In my last post, I wrote about the Florida civil theft statute and mentioned that this statute is not often employed as a legal strategy. However, when it is used, civil theft claims often involve embezzlement. It is a form of theft that involves a relationship between the thief and the victim. The one accused of embezzlement had been entrusted with the care of money or property by the victim. The one to whom the money or property is entrusted seizes the property without the authorization or knowledge of the victim for his own personal gain.
Generally, allegations of embezzlement will lead to criminal charges. In some specific instances, a civil theft claim may also be brought against the thief in order to recoup what was lost and receive monetary compensation for the damage caused by the original theft. As I wrote in my last post, a civil theft lawsuit must be preceded by a written demand letter which describes the allegations and a demand for payment. If the person who’s accused of theft responds and complies with the terms set forth in the civil theft demand letter, the civil theft claim must be dropped and the other party must be notified of same.
An article in the Florida Bar Journal describes how damages are to be considered in a civil theft claim.

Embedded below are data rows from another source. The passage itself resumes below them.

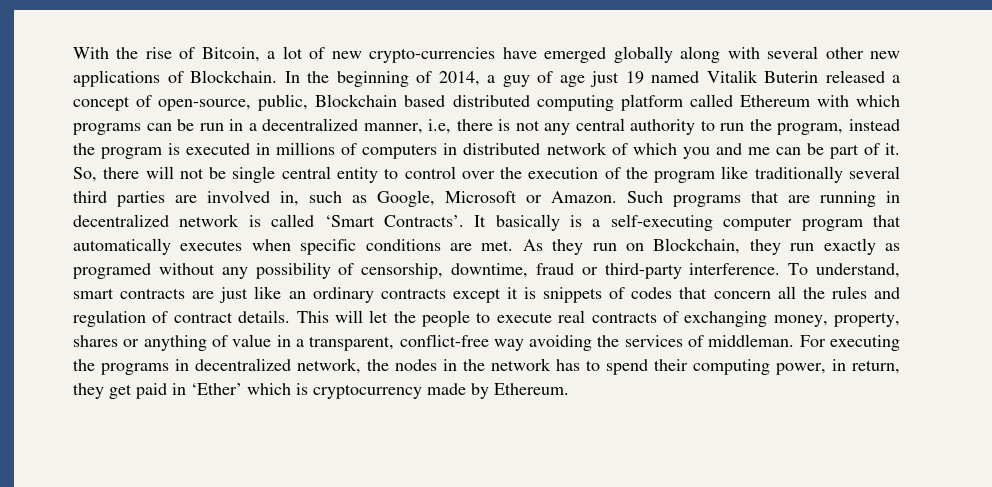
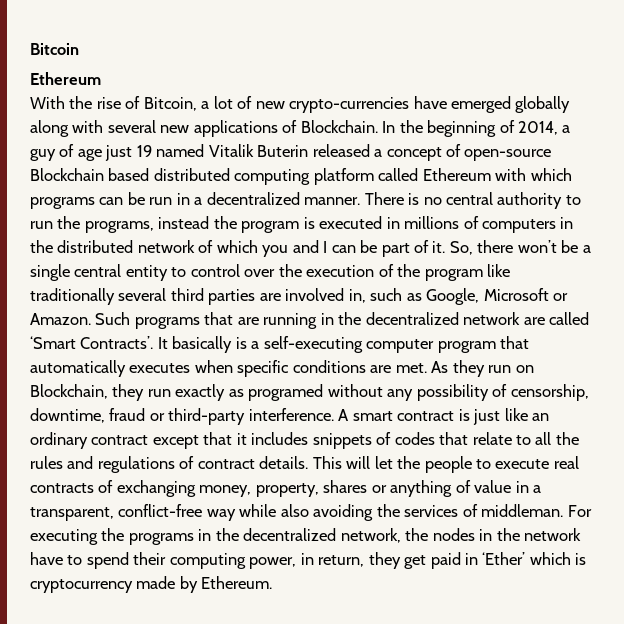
(73, 53) none -> [30,43,79,55] [30,72,101,85] Bitcoin // Ethereum //
[825,47,864,59] other -> (156, 126) none
[158,94,309,111] open-source, public, -> [464,149,552,161] open-source
[363,119,571,135] manner, i.e, there is not any -> [304,192,442,205] manner. There is no
[777,123,844,135] program, -> [84,221,154,233] programs,
(458, 149) none -> [30,240,53,253] the
[747,147,770,155] me -> [323,241,328,253] I
[145,166,227,179] will not be -> [517,240,591,253] won’t be a
(900, 197) none -> [338,312,362,325] the
[248,215,261,227] is -> [523,317,545,325] are
[788,263,900,278] [73,286,537,303] To understand, smart contracts are just like an ordinary contracts except it is -> [338,408,550,425] [30,432,309,449] A smart contract is just like an ordinary contract except that it includes
[713,291,771,299] concern -> [472,432,532,445] relate to
[73,310,146,327] regulation -> [97,456,175,473] regulations
(524, 345) none -> [239,504,309,517] while also
(189, 365) none -> [215,528,239,541] the
[556,359,580,371] has -> [30,552,63,565] have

“Consideration should be given whether the economic loss rule (no recovery in tort where the case is purely contractual) may actually bar the civil theft claim. . .The availability of the civil theft remedy as an additional legal weapon has created new incentives to take “two bites from the same apple” and plead both a tort cause of action (“civil theft” or “conversion”) and a breach of contract claim based on the same facts. In Gordon v. Omni Equities, Inc., 605 So. 2d 538 (Fla. 1st DCA 1992), the court held a civil theft action may be maintained, notwithstanding the contractual relationship between the parties, where the plaintiffs pled that defendant “knowingly obtained plaintiff’s money [in a stock transaction] by fraud, willful misrepresentation of a future act, false promises or by false pretenses, fraud or deception, with intent to deprive them of the right to the property or the benefit therefrom in violation of Chapter 812, Florida Statutes.”
Embezzlement can provide the right circumstances for a victim to pursue a civil theft claim in addition to criminal charges. While Florida statutes demand strict adherence to the requirements set forth in the civil theft statute, such a civil action may allow a victim to recoup his losses and be remunerated for the damages he suffered.